PROBLEM TO WORK ON.
Reproduce every record below exactly as written, but leave out any pictures.

Stored data entries.
--

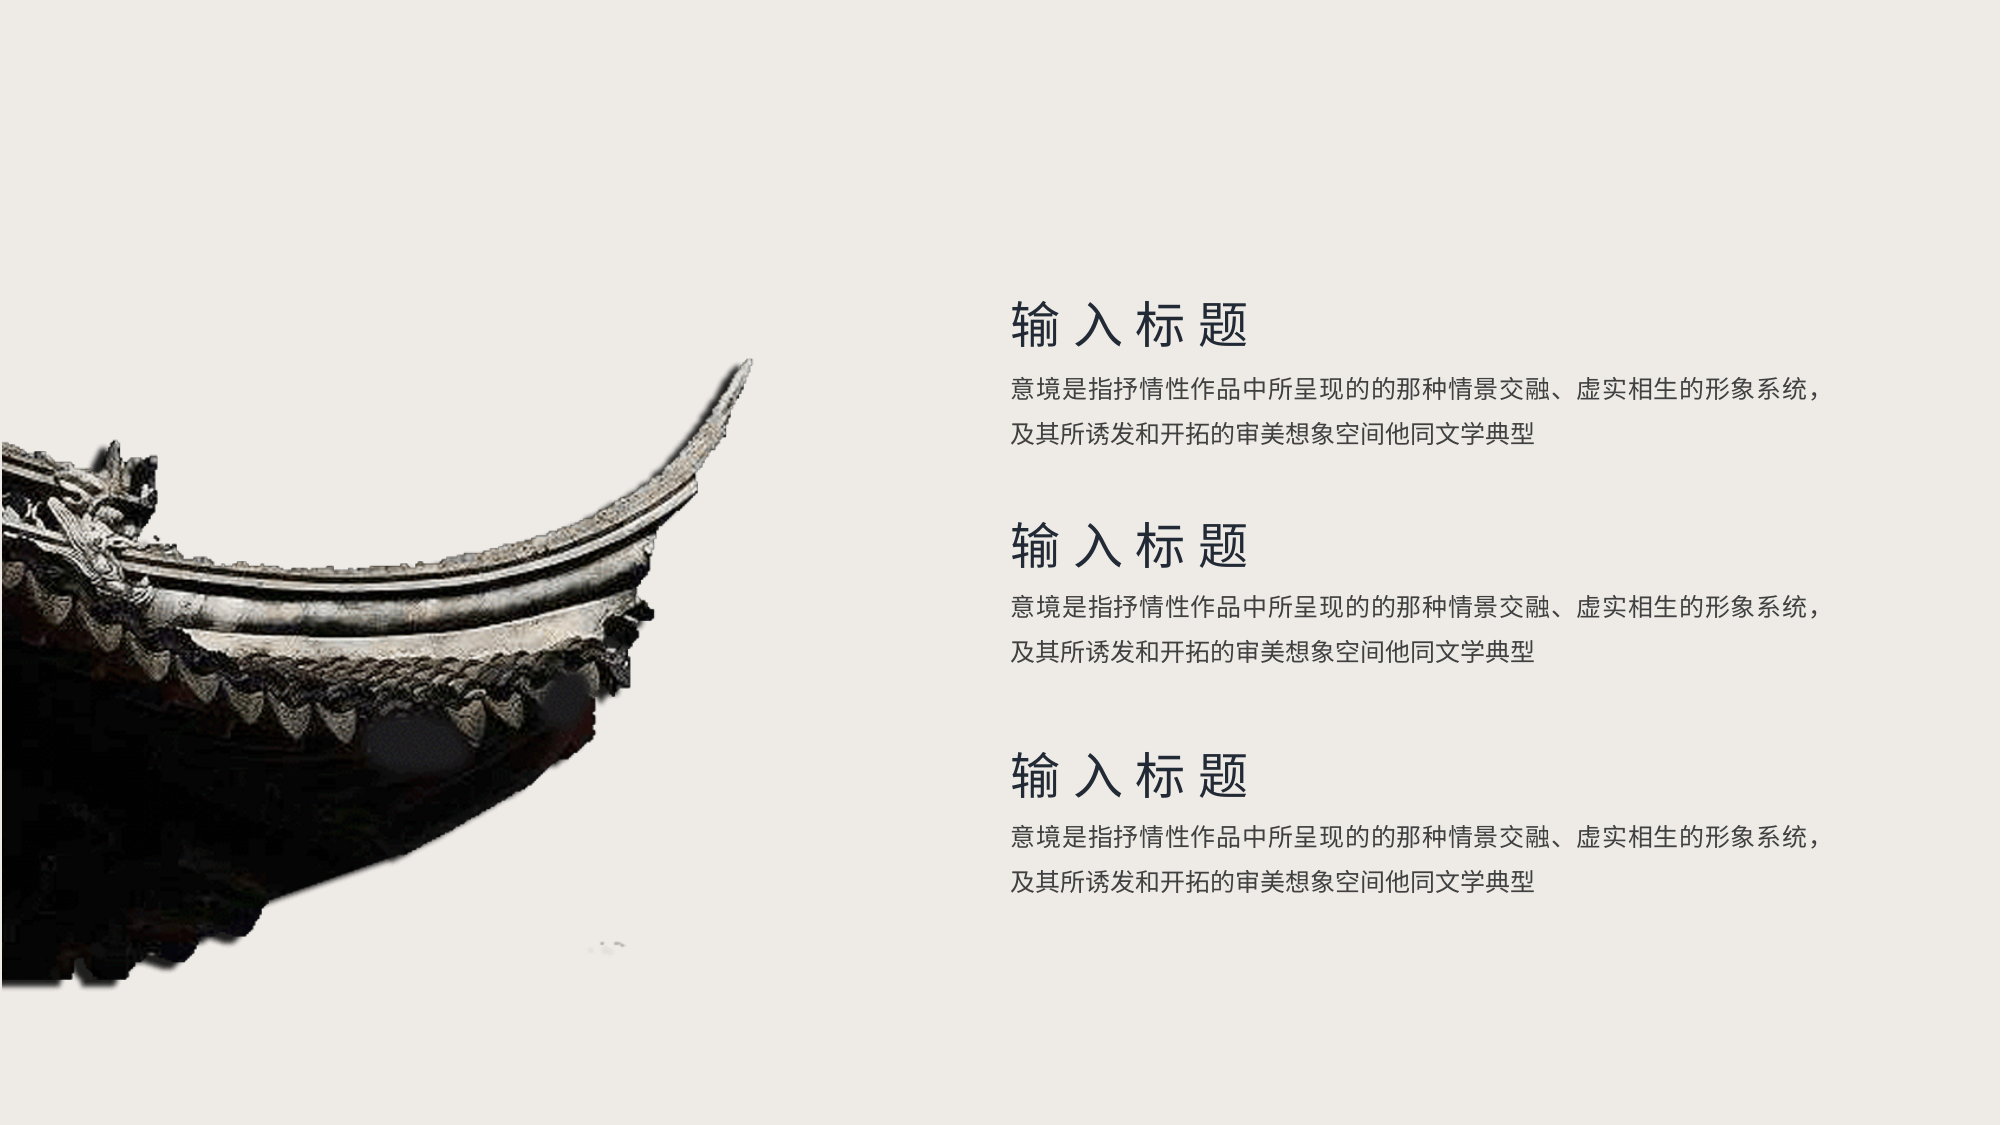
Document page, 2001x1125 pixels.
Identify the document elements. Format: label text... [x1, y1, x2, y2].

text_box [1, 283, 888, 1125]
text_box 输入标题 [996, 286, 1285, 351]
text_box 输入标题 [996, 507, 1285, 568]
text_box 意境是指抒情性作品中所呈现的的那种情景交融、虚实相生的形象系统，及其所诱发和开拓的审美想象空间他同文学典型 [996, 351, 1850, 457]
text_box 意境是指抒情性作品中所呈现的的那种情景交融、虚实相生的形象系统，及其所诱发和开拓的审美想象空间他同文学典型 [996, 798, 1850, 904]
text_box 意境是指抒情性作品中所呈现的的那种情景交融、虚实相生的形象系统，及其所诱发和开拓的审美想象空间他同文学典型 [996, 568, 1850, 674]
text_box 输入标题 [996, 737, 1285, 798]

--

RESULT OF THIS EXERCISE.
Document page, 2001x1125 pixels.
Identify the document elements. Format: label text... [x1, y1, x2, y2].

text_box [1, 283, 888, 1125]
text_box 输入标题 [996, 286, 1285, 351]
text_box 输入标题 [996, 507, 1285, 568]
text_box 意境是指抒情性作品中所呈现的的那种情景交融、虚实相生的形象系统，及其所诱发和开拓的审美想象空间他同文学典型 [996, 351, 1850, 457]
text_box 意境是指抒情性作品中所呈现的的那种情景交融、虚实相生的形象系统，及其所诱发和开拓的审美想象空间他同文学典型 [996, 798, 1850, 904]
text_box 意境是指抒情性作品中所呈现的的那种情景交融、虚实相生的形象系统，及其所诱发和开拓的审美想象空间他同文学典型 [996, 568, 1850, 674]
text_box 输入标题 [996, 737, 1285, 798]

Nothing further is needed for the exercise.